Source data
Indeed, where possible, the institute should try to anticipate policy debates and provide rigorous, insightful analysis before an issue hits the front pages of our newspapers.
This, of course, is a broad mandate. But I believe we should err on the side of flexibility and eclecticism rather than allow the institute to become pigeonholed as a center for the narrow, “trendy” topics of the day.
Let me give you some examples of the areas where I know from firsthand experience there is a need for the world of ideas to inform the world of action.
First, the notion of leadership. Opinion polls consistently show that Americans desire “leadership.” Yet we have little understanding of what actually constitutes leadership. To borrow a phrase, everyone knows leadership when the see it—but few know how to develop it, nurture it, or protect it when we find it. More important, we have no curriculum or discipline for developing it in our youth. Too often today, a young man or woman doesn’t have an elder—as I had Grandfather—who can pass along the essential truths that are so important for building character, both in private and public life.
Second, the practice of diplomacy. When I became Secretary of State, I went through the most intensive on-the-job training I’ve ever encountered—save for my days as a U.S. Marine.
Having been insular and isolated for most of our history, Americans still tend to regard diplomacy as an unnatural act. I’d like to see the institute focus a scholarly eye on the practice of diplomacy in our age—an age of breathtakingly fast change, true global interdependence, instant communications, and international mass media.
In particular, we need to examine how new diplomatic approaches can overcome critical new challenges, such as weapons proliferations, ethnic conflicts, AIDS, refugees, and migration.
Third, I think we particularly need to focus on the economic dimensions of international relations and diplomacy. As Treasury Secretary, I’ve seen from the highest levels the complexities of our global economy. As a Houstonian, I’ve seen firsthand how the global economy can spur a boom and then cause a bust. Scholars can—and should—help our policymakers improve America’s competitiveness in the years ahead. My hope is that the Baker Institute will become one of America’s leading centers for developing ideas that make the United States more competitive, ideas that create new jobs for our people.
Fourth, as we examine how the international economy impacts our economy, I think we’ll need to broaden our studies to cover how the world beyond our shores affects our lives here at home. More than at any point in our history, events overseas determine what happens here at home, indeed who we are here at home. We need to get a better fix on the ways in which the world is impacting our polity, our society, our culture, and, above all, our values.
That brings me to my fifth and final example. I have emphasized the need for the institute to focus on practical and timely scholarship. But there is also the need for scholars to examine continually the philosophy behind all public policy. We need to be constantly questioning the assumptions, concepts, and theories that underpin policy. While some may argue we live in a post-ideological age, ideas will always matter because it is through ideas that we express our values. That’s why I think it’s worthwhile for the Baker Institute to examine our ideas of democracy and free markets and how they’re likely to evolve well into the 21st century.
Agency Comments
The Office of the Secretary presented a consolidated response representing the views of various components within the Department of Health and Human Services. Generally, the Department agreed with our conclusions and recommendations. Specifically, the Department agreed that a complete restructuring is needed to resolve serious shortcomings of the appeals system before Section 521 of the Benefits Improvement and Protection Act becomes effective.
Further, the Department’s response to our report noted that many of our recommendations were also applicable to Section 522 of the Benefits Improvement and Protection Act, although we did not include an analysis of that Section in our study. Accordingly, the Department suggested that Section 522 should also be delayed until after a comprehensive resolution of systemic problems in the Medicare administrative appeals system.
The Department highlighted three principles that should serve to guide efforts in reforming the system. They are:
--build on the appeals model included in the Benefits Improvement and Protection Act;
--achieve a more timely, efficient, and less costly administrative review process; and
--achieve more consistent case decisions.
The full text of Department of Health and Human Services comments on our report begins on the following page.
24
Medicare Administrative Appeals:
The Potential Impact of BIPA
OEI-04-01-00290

> EXERCISE OBJECTIVE:
The response should be an exact copy of the lines from the one with "The Office of" through the end of the data, with no other text.

> EXERCISE SOLUTION:
The Office of the Secretary presented a consolidated response representing the views of various components within the Department of Health and Human Services. Generally, the Department agreed with our conclusions and recommendations. Specifically, the Department agreed that a complete restructuring is needed to resolve serious shortcomings of the appeals system before Section 521 of the Benefits Improvement and Protection Act becomes effective.
Further, the Department’s response to our report noted that many of our recommendations were also applicable to Section 522 of the Benefits Improvement and Protection Act, although we did not include an analysis of that Section in our study. Accordingly, the Department suggested that Section 522 should also be delayed until after a comprehensive resolution of systemic problems in the Medicare administrative appeals system.
The Department highlighted three principles that should serve to guide efforts in reforming the system. They are:
--build on the appeals model included in the Benefits Improvement and Protection Act;
--achieve a more timely, efficient, and less costly administrative review process; and
--achieve more consistent case decisions.
The full text of Department of Health and Human Services comments on our report begins on the following page.
24
Medicare Administrative Appeals:
The Potential Impact of BIPA
OEI-04-01-00290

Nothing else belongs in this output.